Alfie Meadows, the student severely injured during 2010 student protests and accused of violent disorder by police, has been acquitted.
The jury reached a unanimous verdict after around five hours of deliberation after retiring to consider its verdict at 11am this morning.
Reactions on Twitter to the news that Meadows had been acquitted, along with fellow demonstrator Zac King, were celebratory. The pair could have faced a prison sentence of up to five years if found guilty.
One of Meadows’ supporters @piercepenniless who had been present during the summing up and had waited at Woolwich Crown Court all day for the verdict tweeted: “Alfie Meadows & Zak King both not guilty. Unanimous verdict from the jury. Ecstatic here, ecstatic!”
Activist Rachel Harger of Defend the Right to Protest added: “The jurors couldn’t keep their smiles to themselves delivering the unanimous not guilty verdicts.”
Judge Moore told the jury before they retired to consider their verdict: “Experience has shown that common sense is a wonderful attribute for a jury.”
Meadows was accused of intentional and premeditated violence towards police during the kettling of protesters demonstrating against education cuts and tuition fee rises on 9 December 2010.
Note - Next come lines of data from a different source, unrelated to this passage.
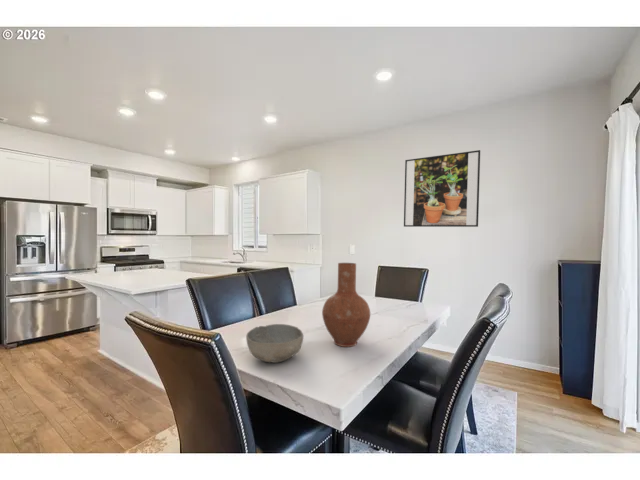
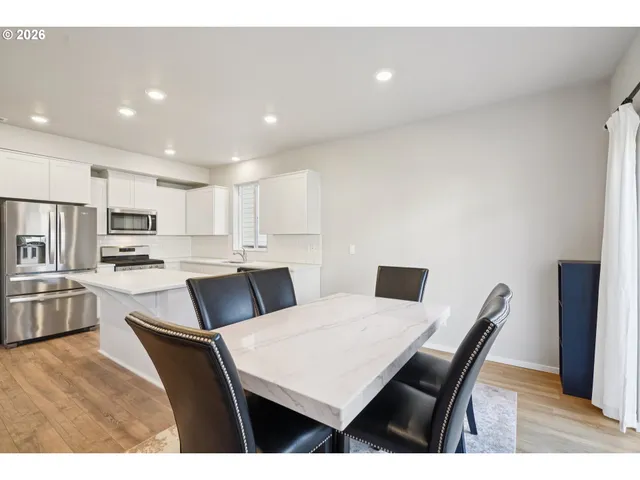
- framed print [403,149,481,228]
- vase [321,262,371,348]
- bowl [245,323,304,364]
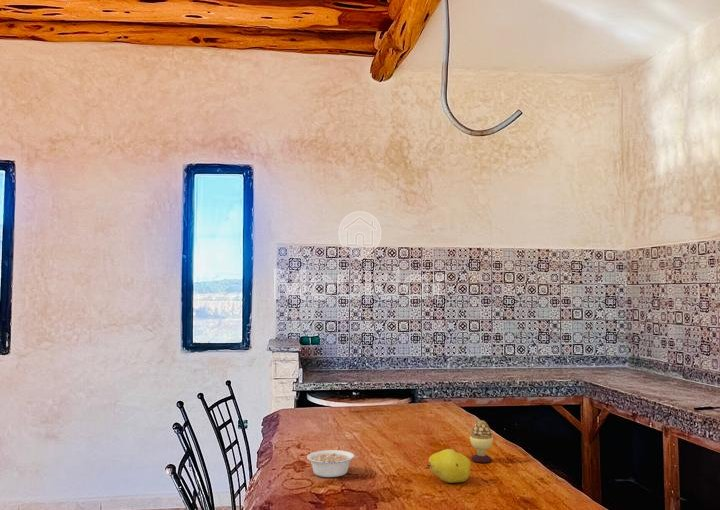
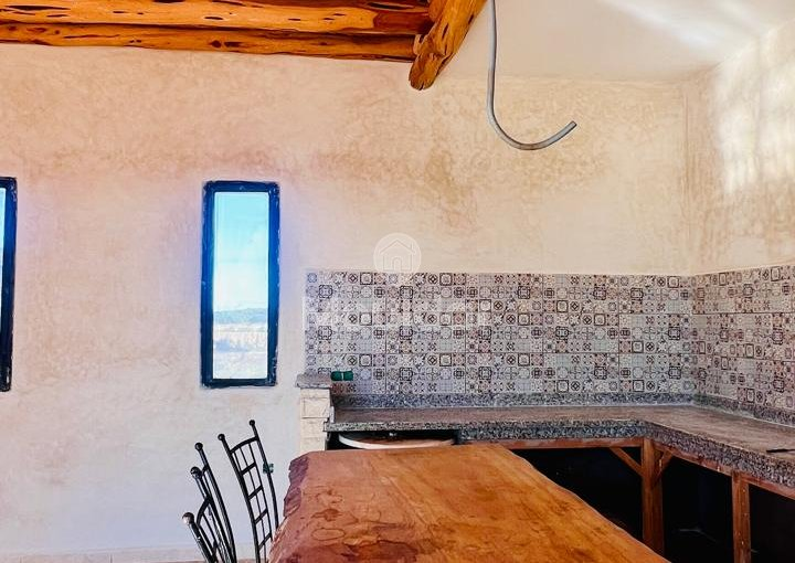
- legume [306,449,362,478]
- fruit [426,448,472,484]
- decorative egg [469,419,494,464]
He underwent emergency brain surgery after being injured during the demonstration and alleges his injury was due to being hit with a police truncheon.
He was tried alongside Zac King, also accused of violent disorder during the protest. They were first tried with three other men, who were all found not guilty. During the first trial in March 2012, jurors could not agree a verdict on Meadows and King. A retrial was begun in October 2012 but was aborted due to repeated delays. The most recent trial began on 12 February 2013.
At his first trial Meadows stated: “I exercised my right to protest against something I feel strongly about. I ended up in hospital after being struck on the head with a police baton. I am now being prosecuted for violent disorder at that protest. I strongly deny the charge.
“I hope it results in lessons being learnt by the police for the future policing of protests so that no one will ever endure what my family and I have. I am extremely grateful for all of the expressions of concern and support for me by members of the public.”
Meadows’ defence counsel was Carol Hawley of Tooks Chambers.
Meadows’ mother lecturer Susan Matthews has told media: “The struggle for justice for my son has finally begun. The whole family has been through two years of total agony. We have been silenced on what happened to our son. We can now move on to the really important thing, which is to get justice for Alfie.”
Defend the Right to Protest, the campaign group that has supported Meadows and King throughout their trials, states: “Zak and Alfie have had to wait more than two years and go through the ordeal of three trials to clear their names. Meanwhile the trial has taken a heavy toll on both Alfie and Zak’s families, with Zak having had to watch his younger brother being dragged through the courts on the same false charge.
“The trial has also exposed the same pattern of criminalisation and victimisation by the police and CPS, which we also saw played out in the cases of the Hillsborough tragedy and the miners’ strike at Orgreave.
“Alfie suffered a baton blow to the head at the same protest, which required life-saving brain surgery. While the police have so far escaped any form of accountability for their actions, Alfie was charged with violent disorder and has had to fight to clear his name before finally beginning the road to justice.
“Of the 15 protesters who pleaded not guilty to charges of violent disorder relating to the 9 December 2010 demo, so far 14 have been found not guilty. In a time of unprecedented cuts to public funding, it is atrocious that the police and the CPS have wasted resources in the pursuit of criminalising protesters.
“The trial has allowed us to scrutinise what happened on the day of the protest. The peaceful and kettled protesters were charged at with horses and subjected to indiscriminate baton use. When Alfie’s barrister Carol Hawley challenged officer Wood, a senior officer in charge of the ground operation on the day, on whether their batons had been used as a last resort, his reply was that the use of a machine gun against protesters would have been the last resort. It transpired that police also considered the use of rubber bullets against the student protesters.”
Last month, Lawyer2B reported that just 16 per cent of law students it surveyed believe a university education is invaluable and justifies the £9,000 annual cost of tuition fees (18 February 2013).